• _WHAT NEEDS TO BE DONE_:
Rewrite the lines from the one containing "minmax = FALSE" through the one containing "[1] 77.3425", inclusive, replacing "relative_error" with "rel_error" and leaving everything else unchanged.

BEGIN RECORD EXCERPTS

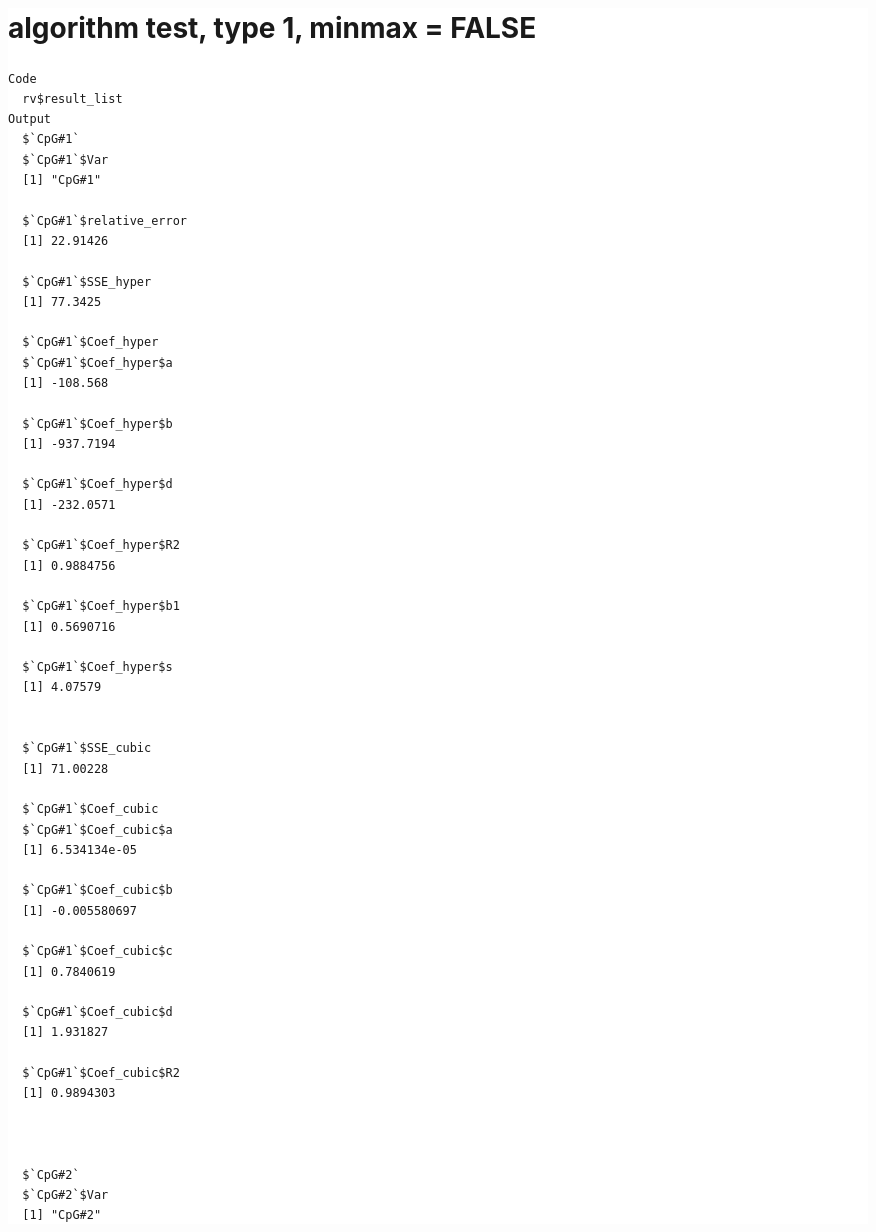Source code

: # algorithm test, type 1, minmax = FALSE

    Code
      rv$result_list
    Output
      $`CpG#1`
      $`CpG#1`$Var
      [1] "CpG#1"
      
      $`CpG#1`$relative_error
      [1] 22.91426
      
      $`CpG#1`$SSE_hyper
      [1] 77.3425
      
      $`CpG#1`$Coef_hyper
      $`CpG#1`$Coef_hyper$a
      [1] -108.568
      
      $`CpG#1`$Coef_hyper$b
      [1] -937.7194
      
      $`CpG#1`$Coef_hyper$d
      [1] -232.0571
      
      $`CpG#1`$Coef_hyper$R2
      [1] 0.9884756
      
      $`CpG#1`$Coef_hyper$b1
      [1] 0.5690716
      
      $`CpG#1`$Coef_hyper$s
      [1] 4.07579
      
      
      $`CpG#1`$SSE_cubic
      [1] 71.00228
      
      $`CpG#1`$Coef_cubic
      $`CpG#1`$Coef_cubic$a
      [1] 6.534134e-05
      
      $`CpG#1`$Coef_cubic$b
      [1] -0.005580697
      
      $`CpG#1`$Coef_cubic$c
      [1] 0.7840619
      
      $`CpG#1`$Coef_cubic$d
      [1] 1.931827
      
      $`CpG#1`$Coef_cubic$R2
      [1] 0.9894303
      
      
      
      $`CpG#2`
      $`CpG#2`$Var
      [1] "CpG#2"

END RECORD EXCERPTS

• _TASK ANSWER_:
: # algorithm test, type 1, minmax = FALSE

    Code
      rv$result_list
    Output
      $`CpG#1`
      $`CpG#1`$Var
      [1] "CpG#1"
      
      $`CpG#1`$rel_error
      [1] 22.91426
      
      $`CpG#1`$SSE_hyper
      [1] 77.3425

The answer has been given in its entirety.